Opinião | Todo carnaval tem seu fim

Foto: reprodução

Mal acabou o Natal e muito barrigudo, que ganhou uns trocados como Papai Noel, aproveitou janeiro para fazer a barba e se preparar porque fevereiro é mês de ser Rei Momo. Uns vestem a fantasia para ganhar o ingresso do baile, mas há quem fature com a brincadeira. A prefeitura do Rio de Janeiro, por exemplo, promoveu um concurso para eleger o melhor, que provavelmente sob os gritos de “ei, você aí, me dá um dinheiro aí”, faturou R$35 mil! E assim chegou o carnaval, mas antes mesmo que alguém fizesse o primeiro trocadilho do ano sobre a Mangueira, a escola de samba, quem podia, viajou. Para esses privilegiados, incluindo os nobres parlamentares do Congresso e do Senado, foi como naquele antigo samba-enredo: “liberdade, liberdade, abre as asas sobre nós”. 

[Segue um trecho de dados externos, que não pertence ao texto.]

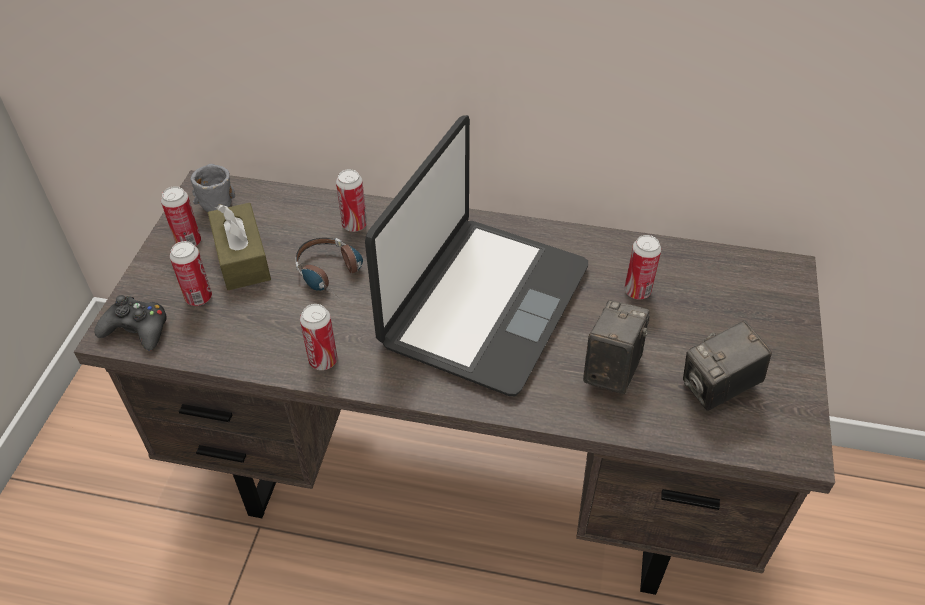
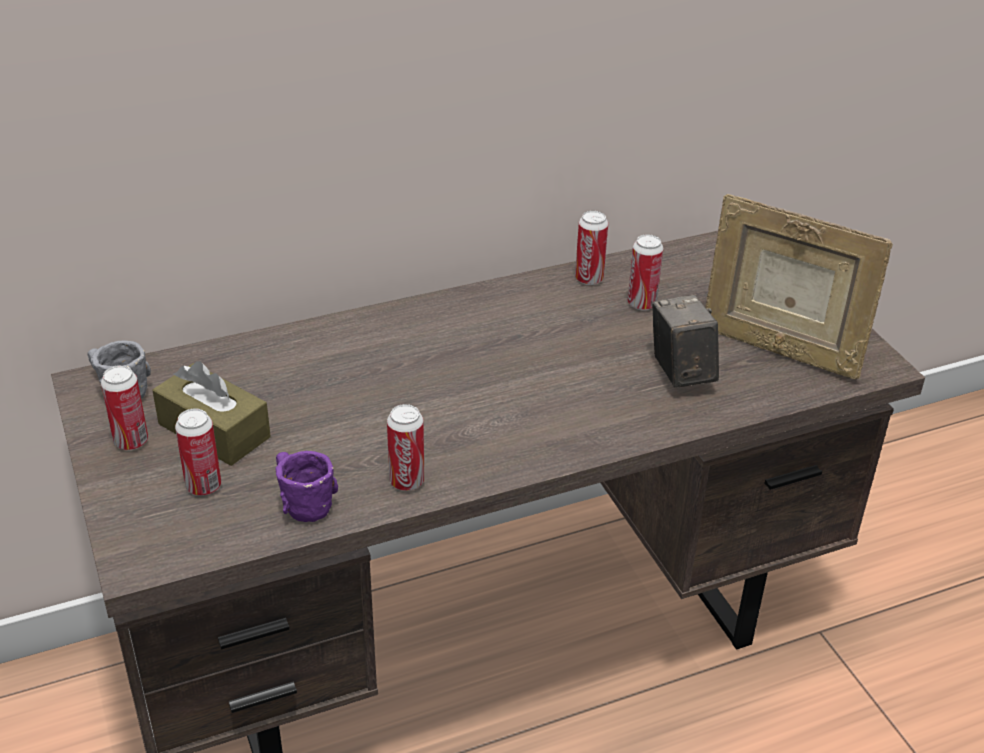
camera: 35 degrees left, 10 degrees down
black game controller [94,295,167,351] -> none
headphones [296,238,363,302] -> none
can [336,169,367,232] -> can moved to [575,211,608,285]
laptop [365,115,588,396] -> none
camera [683,320,772,411] -> picture frame [705,194,893,379]
none -> purple mug [275,451,338,522]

Nem parece que, recém chegados do recesso de fim de ano, entre 23 de dezembro e 31 de janeiro, já entraram na folga de carnaval. Para a surpresa de quem “estava só o pó” e mesmo assim encarou o trabalho na “Quarta-feira de Cinzas”, os nobres parlamentares só voltam a ter compromissos na próxima terça, dia 28 de fevereiro. É aí que o brasileiro fica sabendo dessas coisas e pensa: “mamãe, eu quero”!

Enfim, eles voltam depois e, mesmo assim, apenas com discursos e homenagens. Coisa séria mesmo, como a votação de leis, a discussão do novo marco fiscal ou a Reforma Tributária, só no comecinho de março. Tudo porque os partidos ainda não definiram quem fica com qual comissão nas duas casas. É aí que todo mundo se pergunta: e não deu para se organizar até agora? 

Depois de quatro dias de festa, ao menos os sobreviventes, geralmente “devotos de Nossa Senhora do Cartão de Crédito”, tem um motivo para comemorar: agora o ano começa para valer e por isso, “feliz Ano Novo”, de novo!

“Você pensa que cachaça é água?” 

Pois é, “cachaça não é água, não”. Enquanto o país é construído o ano inteiro, de obra em obra, com muito suor e blocos de cimento, o carnaval é feito por bloquinhos de rua, cheios do bom humor e do jeitinho brasileiro. Enquanto o Rio de Janeiro tem o “É Mole, mas Estica” e também “Quem Me Viu Mentiu”, São Paulo conta com os geniais “Samby e Junior” e “Arrianu Suassunga”, brincadeira com o escritor Ariano Suassuna. E não para por aí: se Olinda tinha o “Eu tô Liso, mas tô na Mídia”, em Recife teve bloco até para roqueiro, o “Bumba Meu Bowie”. Fortaleza contribuiu para o folclore carnavalesco com “Sou Brega Mais Quem Não É?”, quase primo do “Ai Que Saudade do Meu Ex”, de Porto Alegre. Mas e Brasília? 

Depois de muito tempo na base do “Bloco do Eu Sozinho”, hoje tem carnaval lá também, como comprova o bloquinho “Ministério do Namoro”. Só que não era assim no início dos anos 1960. Então, como o presidente Jucelino Kubitschek convenceu os senadores e deputados a trocarem o Rio de Janeiro, umas das cidades mais bonitas do mundo, cheia de praias, terra do samba e do Maracanã, pelo calor e monotonia do que ainda era o “meio do nada”? Simplesmente porque multiplicaram os “penduricalhos”, que deveriam ser provisórios para a transição, mas estão por aí até hoje. Incluindo os recessos para que todo mundo viaje, porque ninguém queria ficar e Brasília. 

Mesmo com Distrito Federal se tornando tão desenvolvido quanto as principais capitais do país, as mordomias continuaram, como os altos salários, acrescidos de auxílios para moradia e deslocamento. Porém, infelizmente essa não é uma falha exclusiva dos políticos. É só pensar: quantos votariam para se aposentar mais tarde ou ganhar menos? A resposta não é bonita, mas ainda é a nossa realidade.

No mais, enquanto o carnaval dá seus últimos suspiros na Bahia, entre as escolas de samba do Rio de Janeiro, venceu a Imperatriz Leopoldinense e, em São Paulo, a Mocidade Alegre. Agora que o ano realmente começou, resta ao povão torcer pelas escolas do país, em especial, pela escola… pública. Que um dia sejam como as de samba: “nota deeez”!